───── Data records

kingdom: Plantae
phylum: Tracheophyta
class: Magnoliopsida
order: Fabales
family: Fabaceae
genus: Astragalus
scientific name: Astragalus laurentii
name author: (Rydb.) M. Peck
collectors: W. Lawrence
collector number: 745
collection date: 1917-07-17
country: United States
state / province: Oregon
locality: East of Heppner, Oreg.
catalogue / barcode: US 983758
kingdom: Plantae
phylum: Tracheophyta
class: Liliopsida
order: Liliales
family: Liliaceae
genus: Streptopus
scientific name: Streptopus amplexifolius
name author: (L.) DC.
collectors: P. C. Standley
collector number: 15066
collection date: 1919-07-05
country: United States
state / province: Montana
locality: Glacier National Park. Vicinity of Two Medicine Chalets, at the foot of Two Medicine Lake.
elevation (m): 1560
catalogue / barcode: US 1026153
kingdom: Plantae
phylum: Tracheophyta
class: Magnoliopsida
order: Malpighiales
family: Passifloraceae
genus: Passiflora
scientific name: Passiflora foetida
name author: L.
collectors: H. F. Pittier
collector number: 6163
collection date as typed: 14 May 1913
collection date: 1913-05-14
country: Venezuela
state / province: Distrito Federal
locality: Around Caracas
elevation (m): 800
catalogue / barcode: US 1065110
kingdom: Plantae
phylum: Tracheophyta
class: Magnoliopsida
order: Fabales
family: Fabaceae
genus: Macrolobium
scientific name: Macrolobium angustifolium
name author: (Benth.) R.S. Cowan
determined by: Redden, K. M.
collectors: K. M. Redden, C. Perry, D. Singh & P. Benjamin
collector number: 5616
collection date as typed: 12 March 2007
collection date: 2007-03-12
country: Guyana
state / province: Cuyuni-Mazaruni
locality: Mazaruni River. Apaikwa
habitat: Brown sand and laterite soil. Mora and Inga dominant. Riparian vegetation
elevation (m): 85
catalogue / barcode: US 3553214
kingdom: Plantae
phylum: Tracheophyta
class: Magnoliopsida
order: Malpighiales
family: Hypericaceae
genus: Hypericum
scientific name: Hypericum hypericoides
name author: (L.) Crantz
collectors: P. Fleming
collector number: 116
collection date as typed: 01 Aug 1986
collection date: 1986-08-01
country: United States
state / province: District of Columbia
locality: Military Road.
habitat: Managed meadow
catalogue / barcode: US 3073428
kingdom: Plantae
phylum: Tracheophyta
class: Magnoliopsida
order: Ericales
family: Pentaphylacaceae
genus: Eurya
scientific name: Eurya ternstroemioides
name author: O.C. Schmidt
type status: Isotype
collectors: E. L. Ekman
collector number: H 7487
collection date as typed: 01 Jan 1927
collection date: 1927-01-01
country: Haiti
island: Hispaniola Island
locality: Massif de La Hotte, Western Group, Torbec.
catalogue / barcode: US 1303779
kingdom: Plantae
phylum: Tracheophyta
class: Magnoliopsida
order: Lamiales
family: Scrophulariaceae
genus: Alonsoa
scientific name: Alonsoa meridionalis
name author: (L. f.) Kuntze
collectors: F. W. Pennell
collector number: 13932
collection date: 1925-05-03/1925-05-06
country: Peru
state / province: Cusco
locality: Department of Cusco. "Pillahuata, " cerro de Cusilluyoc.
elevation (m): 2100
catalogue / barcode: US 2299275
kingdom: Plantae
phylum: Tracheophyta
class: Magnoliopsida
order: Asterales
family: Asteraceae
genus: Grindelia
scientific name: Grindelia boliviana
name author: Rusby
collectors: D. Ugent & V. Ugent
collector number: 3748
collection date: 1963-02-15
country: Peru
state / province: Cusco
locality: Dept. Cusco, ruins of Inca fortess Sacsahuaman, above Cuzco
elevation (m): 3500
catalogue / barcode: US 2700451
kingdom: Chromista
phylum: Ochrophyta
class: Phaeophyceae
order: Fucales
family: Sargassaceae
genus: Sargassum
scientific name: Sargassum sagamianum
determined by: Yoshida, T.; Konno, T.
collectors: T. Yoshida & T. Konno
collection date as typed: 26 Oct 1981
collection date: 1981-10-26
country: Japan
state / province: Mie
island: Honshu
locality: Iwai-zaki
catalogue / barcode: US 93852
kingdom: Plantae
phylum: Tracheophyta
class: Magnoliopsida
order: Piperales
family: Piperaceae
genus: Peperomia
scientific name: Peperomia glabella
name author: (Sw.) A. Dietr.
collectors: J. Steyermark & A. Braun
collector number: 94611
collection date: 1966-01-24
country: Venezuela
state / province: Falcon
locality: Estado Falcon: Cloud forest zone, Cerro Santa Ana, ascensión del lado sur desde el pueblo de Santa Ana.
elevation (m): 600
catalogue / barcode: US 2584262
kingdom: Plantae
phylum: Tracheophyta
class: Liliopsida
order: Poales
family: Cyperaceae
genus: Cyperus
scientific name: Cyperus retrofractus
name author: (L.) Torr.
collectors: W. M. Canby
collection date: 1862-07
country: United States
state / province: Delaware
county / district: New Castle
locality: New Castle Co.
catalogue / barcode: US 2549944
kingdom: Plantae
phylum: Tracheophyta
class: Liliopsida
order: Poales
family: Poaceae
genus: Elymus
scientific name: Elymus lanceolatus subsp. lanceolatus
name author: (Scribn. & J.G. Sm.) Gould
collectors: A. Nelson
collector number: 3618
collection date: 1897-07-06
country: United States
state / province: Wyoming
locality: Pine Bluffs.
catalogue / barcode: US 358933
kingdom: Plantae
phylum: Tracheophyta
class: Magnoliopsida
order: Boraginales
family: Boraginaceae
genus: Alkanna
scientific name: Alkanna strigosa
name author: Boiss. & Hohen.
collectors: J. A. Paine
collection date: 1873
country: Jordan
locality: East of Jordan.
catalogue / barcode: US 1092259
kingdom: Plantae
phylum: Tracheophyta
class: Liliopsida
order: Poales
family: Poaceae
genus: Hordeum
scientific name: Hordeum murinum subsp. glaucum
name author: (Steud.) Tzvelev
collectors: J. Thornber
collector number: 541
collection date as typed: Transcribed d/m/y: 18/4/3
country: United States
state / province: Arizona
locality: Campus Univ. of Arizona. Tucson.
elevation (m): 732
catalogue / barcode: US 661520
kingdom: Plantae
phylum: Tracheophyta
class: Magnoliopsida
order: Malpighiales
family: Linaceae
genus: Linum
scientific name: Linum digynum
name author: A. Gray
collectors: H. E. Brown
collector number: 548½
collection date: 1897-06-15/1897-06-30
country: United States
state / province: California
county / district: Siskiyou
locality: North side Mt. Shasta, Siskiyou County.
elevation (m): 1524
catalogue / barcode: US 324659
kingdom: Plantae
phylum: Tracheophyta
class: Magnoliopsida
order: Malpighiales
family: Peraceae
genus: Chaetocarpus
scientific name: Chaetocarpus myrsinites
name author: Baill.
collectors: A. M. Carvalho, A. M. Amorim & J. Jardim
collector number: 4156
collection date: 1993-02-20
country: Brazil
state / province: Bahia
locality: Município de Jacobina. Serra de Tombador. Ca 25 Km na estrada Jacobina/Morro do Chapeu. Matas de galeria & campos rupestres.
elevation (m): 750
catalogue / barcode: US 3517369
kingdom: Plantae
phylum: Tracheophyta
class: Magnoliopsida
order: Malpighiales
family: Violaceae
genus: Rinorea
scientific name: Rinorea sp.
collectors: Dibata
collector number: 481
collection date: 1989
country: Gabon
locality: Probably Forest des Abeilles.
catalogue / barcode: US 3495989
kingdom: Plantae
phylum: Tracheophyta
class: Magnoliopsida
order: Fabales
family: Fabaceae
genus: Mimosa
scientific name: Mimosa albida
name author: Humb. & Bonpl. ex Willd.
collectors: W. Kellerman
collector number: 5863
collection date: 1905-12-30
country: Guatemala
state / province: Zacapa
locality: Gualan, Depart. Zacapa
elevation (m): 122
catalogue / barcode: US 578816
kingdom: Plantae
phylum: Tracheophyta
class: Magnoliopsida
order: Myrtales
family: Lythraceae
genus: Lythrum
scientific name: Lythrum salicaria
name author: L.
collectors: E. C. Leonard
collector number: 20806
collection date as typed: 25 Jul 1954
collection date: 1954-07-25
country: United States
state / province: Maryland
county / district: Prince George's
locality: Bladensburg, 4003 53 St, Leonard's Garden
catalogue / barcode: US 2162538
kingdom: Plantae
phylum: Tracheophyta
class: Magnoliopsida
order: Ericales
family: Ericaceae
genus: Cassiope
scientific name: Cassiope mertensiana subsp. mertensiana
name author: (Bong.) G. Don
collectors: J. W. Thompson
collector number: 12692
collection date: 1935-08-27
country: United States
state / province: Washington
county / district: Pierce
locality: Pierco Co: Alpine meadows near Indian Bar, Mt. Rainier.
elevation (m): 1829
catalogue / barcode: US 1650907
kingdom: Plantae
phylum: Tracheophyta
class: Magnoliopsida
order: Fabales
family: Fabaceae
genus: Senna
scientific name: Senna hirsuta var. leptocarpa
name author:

──────────

◆ Your objective: Write out the stretch of entries from the line containing "scientific name: Chaetocarpus myrsinites" through the line containing "collectors: E. C. Leonard", substituting "date collected" for "collection date" and leaving everything else unchanged.

◆ Final result:
scientific name: Chaetocarpus myrsinites
name author: Baill.
collectors: A. M. Carvalho, A. M. Amorim & J. Jardim
collector number: 4156
date collected: 1993-02-20
country: Brazil
state / province: Bahia
locality: Município de Jacobina. Serra de Tombador. Ca 25 Km na estrada Jacobina/Morro do Chapeu. Matas de galeria & campos rupestres.
elevation (m): 750
catalogue / barcode: US 3517369
kingdom: Plantae
phylum: Tracheophyta
class: Magnoliopsida
order: Malpighiales
family: Violaceae
genus: Rinorea
scientific name: Rinorea sp.
collectors: Dibata
collector number: 481
date collected: 1989
country: Gabon
locality: Probably Forest des Abeilles.
catalogue / barcode: US 3495989
kingdom: Plantae
phylum: Tracheophyta
class: Magnoliopsida
order: Fabales
family: Fabaceae
genus: Mimosa
scientific name: Mimosa albida
name author: Humb. & Bonpl. ex Willd.
collectors: W. Kellerman
collector number: 5863
date collected: 1905-12-30
country: Guatemala
state / province: Zacapa
locality: Gualan, Depart. Zacapa
elevation (m): 122
catalogue / barcode: US 578816
kingdom: Plantae
phylum: Tracheophyta
class: Magnoliopsida
order: Myrtales
family: Lythraceae
genus: Lythrum
scientific name: Lythrum salicaria
name author: L.
collectors: E. C. Leonard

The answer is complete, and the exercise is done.